Le reste de la société est en effet constitué par les cous noirs, des hommes et des femmes qui travaillent comme au Moyen-âge pour gagner de quoi échapper à la faim et au froid. Jean est un adolescent qui sort rapidement de l’enfance lorsqu’il suit son père pour travailler sur un domaine agricole. Il essaye néanmoins de poursuivre son apprentissage de la lecture (un crime pour un cou noir), mais le destin va bouleverser l’équilibre fragile de son univers et l’entraîner dans de folles aventures.
Pierre Bordage propose une uchronie qui décrit une société bipolaire : une haute société ayant accès au réseau informatisé, aux véhicules, au savoir, et le peuple, dont les conditions d’existence ressemblent à celle des ouvriers de la fin du 19ème siècle décrits par Zola. C’est un monde dur où la violence est omniprésente, et où le savoir, source de revendication, de révolte et de pouvoir, est devenu un enjeu mortel pour ceux qui s’y aventurent.
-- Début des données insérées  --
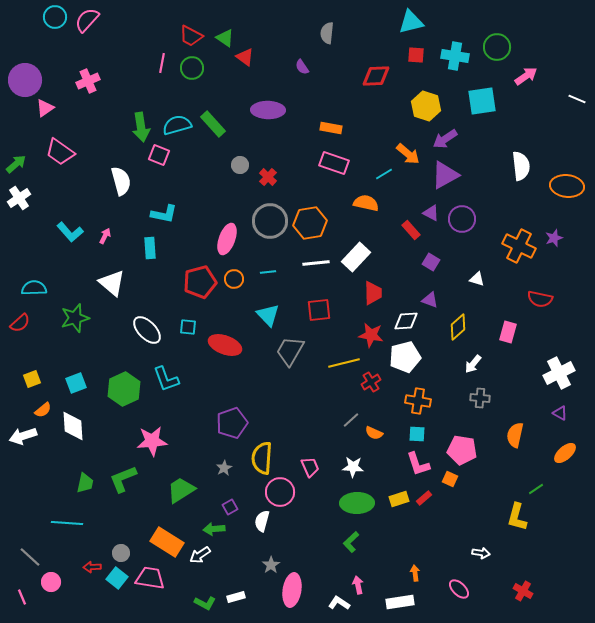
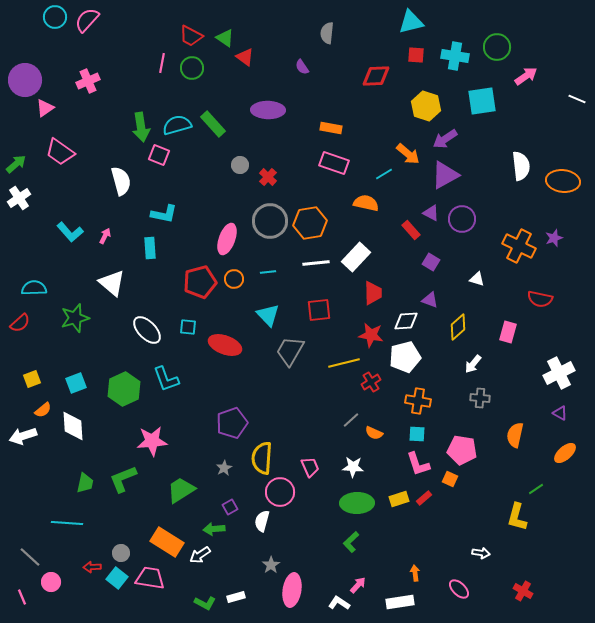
orange ellipse at (567, 186): moved 4 px left, 5 px up
pink arrow at (358, 585): rotated 54 degrees clockwise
Le récit ne souffre d’aucun temps mort et les rebondissements se succèdent à un rythme échevelé, soutenu par une écriture juste et efficace. Le récit tend vers la chronique, l’auteur s’attachant à rester neutre dans la présentation des événements, même s’il termine sur une note (ténue) d’espérance pour les héros. Ce très beau texte fait réfléchir à l’évolution de la société moderne dans laquelle il a été écrit, et interroge sur sa véritable nature : uchronie ou anticipation ?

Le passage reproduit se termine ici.